Clinically integrated multi-modal transformer framework with cross-modal gated fusion and clinical nomogram for automated Kellgren-Lawrence grading of knee osteoarthritis on x-ray images.
Authors
Affiliations (3)
Affiliations (3)
- College of Big Data and Software Engineering, Zhejiang Wanli University, No. 8 Qianhu South Road, Ningbo, Zhejiang, 315100, China.
- School of Informatics, The University of Edinburgh, Edinburgh, UK.

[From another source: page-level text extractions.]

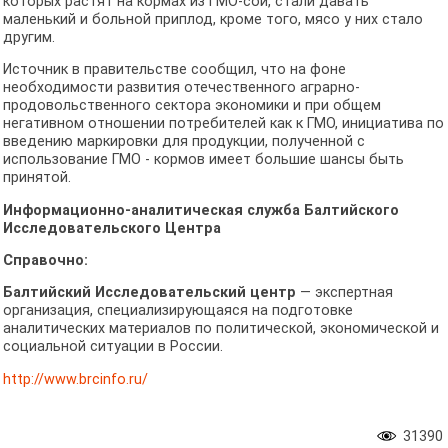
которых растят на кормах из ГМО-сои, стали давать
маленький и больной приплод, кроме того, мясо у них стало
другим.
Источник в правительстве сообщил, что на фоне
необходимости развития отечественного аграрно-
продовольственного сектора экономики и при общем
негативном отношении потребителей как к ГМО, инициатива по
введению маркировки для продукции, полученной с
использование ГМО - кормов имеет большие шансы быть
принятой.
Информационно-аналитическая служба Балтийского
Исследовательского Центра
Справочно:
Балтийский Исследовательский центр
— экспертная
организация, специализирующаяся на подготовке
аналитических материалов по политической, экономической и
социальной ситуации в России.
http://www.brcinfo.ru/
31390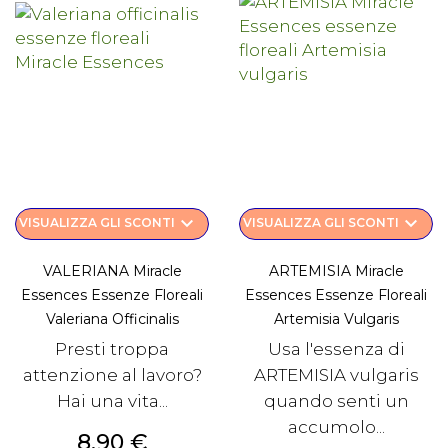
keyboard_arrow_down
keyboard_arrow_down
VISUALIZZA GLI SCONTI
VISUALIZZA GLI SCONTI
VALERIANA Miracle
ARTEMISIA Miracle
Essences Essenze Floreali
Essences Essenze Floreali
Valeriana Officinalis
Artemisia Vulgaris
Presti troppa
Usa l'essenza di
attenzione al lavoro?
ARTEMISIA vulgaris
Hai una vita...
quando senti un
accumolo...
Prezzo
8,90 €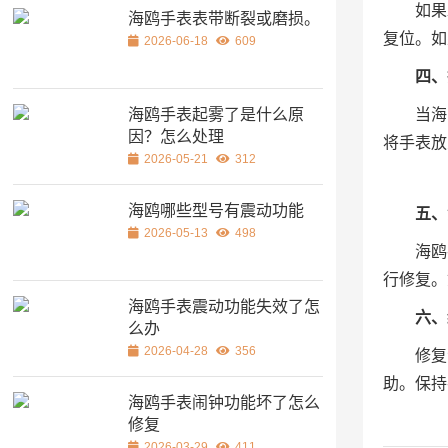
如果
海鸥手表表带断裂或磨损。
复位。如
2026-06-18
609
四、
海鸥手表起雾了是什么原
当海
因？怎么处理
将手表放
2026-05-21
312
海鸥哪些型号有震动功能
五、
2026-05-13
498
海鸥
行修复。
海鸥手表震动功能失效了怎
六、
么办
2026-04-28
356
修复
助。保持
海鸥手表闹钟功能坏了怎么
修复
2026-03-29
411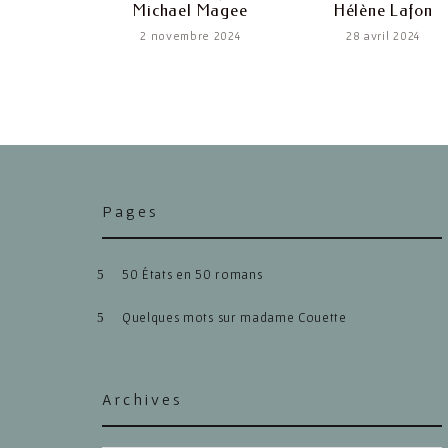
Michael Magee
Hélène Lafon
2 novembre 2024
28 avril 2024
Pages
50 États en 50 romans
Quelques mots sur madame Couette
Archives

- College of Big Data and Software Engineering, Zhejiang Wanli University, No. 8 Qianhu South Road, Ningbo, Zhejiang, 315100, China. [email protected].
Abstract
We developed a multi-modal Transformer framework integrating knee radiographs with clinical covariates to enable automated, objective, and generalizable ordinal Kellgren-Lawrence (KL) grading. A total of 2,703 anteroposterior knee radiographs were retrospectively collected from three independent medical centers (January 2018 - December 2024). Data from two centers (n = 1,953) were used for model development and internal five-fold stratified cross-validation, while the third center (n = 750) served as an independent external test set. The proposed framework combines a Swin Transformer-Base image encoder with a clinical feature Transformer through a novel Robust Cross-Modal Gated Fusion (RCGF) module employing bidirectional cross-attention and uncertainty-aware dynamic gating via Monte-Carlo dropout. Ordinal prediction was performed using Consistent Rank Logits (CORAL). Eight classifier architectures were systematically compared, encompassing multi-modal models, unimodal image-only baselines, and a clinical-only model. The proposed RCGF framework achieved a Quadratic Weighted Kappa (QWK) of 0.900 (95% CI: 0.877-0.921), macro-averaged AUC of 0.930 (95% CI: 0.910-0.950), and balanced accuracy of 87.6% on the independent external test set, significantly outperforming all baseline models including BioViL-T (QWK = 0.850) and MedViT (QWK = 0.830; all FDR-corrected p < 0.001). Sensitivity for severe Osteoarthritis (OA) (Grade 4) reached 83.5% (95% CI: 79.1-87.4%), with specificity 95.3%. The clinical nomogram demonstrated excellent calibration (calibration slope = 0.98, Brier score = 0.072, C-statistic = 0.940) and superior net benefit over treat-all and treat-none strategies across all clinically relevant decision thresholds. This multi-modal Transformer framework with uncertainty-aware gated fusion provides robust external generalizability for ordinal knee OA severity grading and delivers a clinically actionable nomogram. The approach has strong potential to reduce radiologist workload and facilitate objective assessment on routine clinical radiographs, particularly in resource-constrained settings.